Her next step to freedom was the riding-school. Through the stable the doors to society were opened for her. By means of horses one made acquaintances in the upper circles. Horses and dogs form the transition stage to the world from which one peers down in order to be able to discover the pedestrians on the dusty highways. The rider on horseback is six ells high instead of three, and he always looks as though he wished that those who walk should look up to him. The stable also was her means of introduction to a lieutenant who was a baron. Their hearts responded to each other, and since the baron was a clean-natured man, he decidedly refused to go through the stages of guest and friend of the house. Therefore they went off together, or rather, fled.

Her husband remained behind with the child.


IV

The baron jumped into the Stockholm express at Södertälje where he had arranged to meet her. Everything had been carefully arranged for them to be alone together at last, but Fate had other designs. When the baron entered the railway carriage he found his beloved sitting wedged in tightly among strangers, so tightly that there was no room for him. A glance in the adjoining coupe showed him that it was full also, and he had to stand in the corridor. Rage distorted his face, and when he tried to greet her with a secret and loving smile, he only showed his back teeth, which she had never seen before. To make matters worse, he had, in order not to be noticed, put on mufti. She had never seen him in this, and his spring coat looked faded, now that it was autumn. Some soft summer showers in the former year had caused the cloth to pucker near the seams, so that it lay in many small wave-like folds. Since it had been cut according to the latest fashion it gave him the appearance of having sloping shoulders which continued the neck down to the arms with the same ignoble outlines as those of a half-pint bottle. He perspired with rage, and a fragment of coal had settled firmly on his nose. She would like to have jumped up and with her lace handkerchief wiped away the black smut but dared not. He did not like to look at her for fear of displeasing her, and therefore remained standing in the corridor with his back towards her.

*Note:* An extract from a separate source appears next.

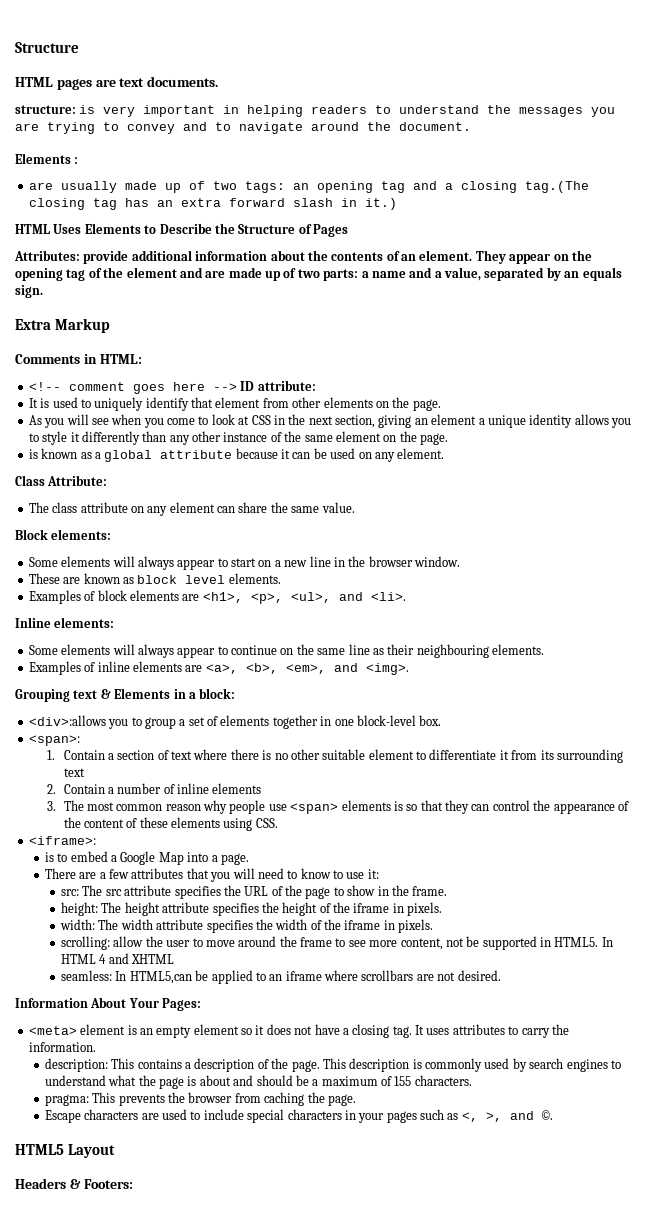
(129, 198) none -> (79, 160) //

When they reached Katrineholm they had to dine if they did not wish to remain hungry till evening. Here the man and the hero had to show himself, and stand the ordeal or he was lost. With trembling calves and puckered face he followed his lady out of the train and across the railway lines. Here he fell on his knee, so that his hat slipped to the back of his head and remained sticking there like a military cap. But the position which made the latter look smart did not suit the unusual hat. In a word it was not his good day, and he had no luck.

When they entered the dining-saloon, they looked as though they had quarrelled inwardly, as though they despised each other, were ashamed before each other, and mutually wished themselves apart.